**Problem statement**
Set out every line of the museum catalog records below as a numbered list, leaving out any blank lines.

-- Supplied records start --

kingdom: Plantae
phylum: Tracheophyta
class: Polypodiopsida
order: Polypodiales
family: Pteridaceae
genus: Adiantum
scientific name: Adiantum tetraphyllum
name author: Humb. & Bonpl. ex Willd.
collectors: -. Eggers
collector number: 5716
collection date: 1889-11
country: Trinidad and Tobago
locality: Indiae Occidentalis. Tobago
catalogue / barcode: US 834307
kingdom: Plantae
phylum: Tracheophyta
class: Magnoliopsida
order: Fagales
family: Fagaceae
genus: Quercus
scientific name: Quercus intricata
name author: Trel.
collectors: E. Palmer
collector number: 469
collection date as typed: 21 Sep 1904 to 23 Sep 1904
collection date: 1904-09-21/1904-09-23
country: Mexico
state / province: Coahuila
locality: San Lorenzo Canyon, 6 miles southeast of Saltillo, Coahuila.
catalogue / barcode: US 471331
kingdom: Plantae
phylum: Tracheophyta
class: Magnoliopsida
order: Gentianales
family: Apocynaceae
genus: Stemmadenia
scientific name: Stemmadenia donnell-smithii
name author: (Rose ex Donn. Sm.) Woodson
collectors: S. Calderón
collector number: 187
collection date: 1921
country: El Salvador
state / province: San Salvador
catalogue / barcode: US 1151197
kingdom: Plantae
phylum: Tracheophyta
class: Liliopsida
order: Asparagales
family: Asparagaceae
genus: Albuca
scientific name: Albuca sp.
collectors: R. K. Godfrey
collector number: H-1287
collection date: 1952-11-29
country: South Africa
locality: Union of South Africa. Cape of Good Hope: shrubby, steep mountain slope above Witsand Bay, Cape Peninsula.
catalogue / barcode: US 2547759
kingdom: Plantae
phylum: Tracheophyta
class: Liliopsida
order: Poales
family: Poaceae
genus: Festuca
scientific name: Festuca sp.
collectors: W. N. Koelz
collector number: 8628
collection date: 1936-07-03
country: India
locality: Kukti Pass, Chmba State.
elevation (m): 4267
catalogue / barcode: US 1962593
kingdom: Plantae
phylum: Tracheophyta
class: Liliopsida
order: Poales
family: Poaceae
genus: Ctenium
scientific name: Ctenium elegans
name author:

-- Supplied records end --

**Answer**
1. kingdom: Plantae
2. phylum: Tracheophyta
3. class: Polypodiopsida
4. order: Polypodiales
5. family: Pteridaceae
6. genus: Adiantum
7. scientific name: Adiantum tetraphyllum
8. name author: Humb. & Bonpl. ex Willd.
9. collectors: -. Eggers
10. collector number: 5716
11. collection date: 1889-11
12. country: Trinidad and Tobago
13. locality: Indiae Occidentalis. Tobago
14. catalogue / barcode: US 834307
15. kingdom: Plantae
16. phylum: Tracheophyta
17. class: Magnoliopsida
18. order: Fagales
19. family: Fagaceae
20. genus: Quercus
21. scientific name: Quercus intricata
22. name author: Trel.
23. collectors: E. Palmer
24. collector number: 469
25. collection date as typed: 21 Sep 1904 to 23 Sep 1904
26. collection date: 1904-09-21/1904-09-23
27. country: Mexico
28. state / province: Coahuila
29. locality: San Lorenzo Canyon, 6 miles southeast of Saltillo, Coahuila.
30. catalogue / barcode: US 471331
31. kingdom: Plantae
32. phylum: Tracheophyta
33. class: Magnoliopsida
34. order: Gentianales
35. family: Apocynaceae
36. genus: Stemmadenia
37. scientific name: Stemmadenia donnell-smithii
38. name author: (Rose ex Donn. Sm.) Woodson
39. collectors: S. Calderón
40. collector number: 187
41. collection date: 1921
42. country: El Salvador
43. state / province: San Salvador
44. catalogue / barcode: US 1151197
45. kingdom: Plantae
46. phylum: Tracheophyta
47. class: Liliopsida
48. order: Asparagales
49. family: Asparagaceae
50. genus: Albuca
51. scientific name: Albuca sp.
52. collectors: R. K. Godfrey
53. collector number: H-1287
54. collection date: 1952-11-29
55. country: South Africa
56. locality: Union of South Africa. Cape of Good Hope: shrubby, steep mountain slope above Witsand Bay, Cape Peninsula.
57. catalogue / barcode: US 2547759
58. kingdom: Plantae
59. phylum: Tracheophyta
60. class: Liliopsida
61. order: Poales
62. family: Poaceae
63. genus: Festuca
64. scientific name: Festuca sp.
65. collectors: W. N. Koelz
66. collector number: 8628
67. collection date: 1936-07-03
68. country: India
69. locality: Kukti Pass, Chmba State.
70. elevation (m): 4267
71. catalogue / barcode: US 1962593
72. kingdom: Plantae
73. phylum: Tracheophyta
74. class: Liliopsida
75. order: Poales
76. family: Poaceae
77. genus: Ctenium
78. scientific name: Ctenium elegans
79. name author:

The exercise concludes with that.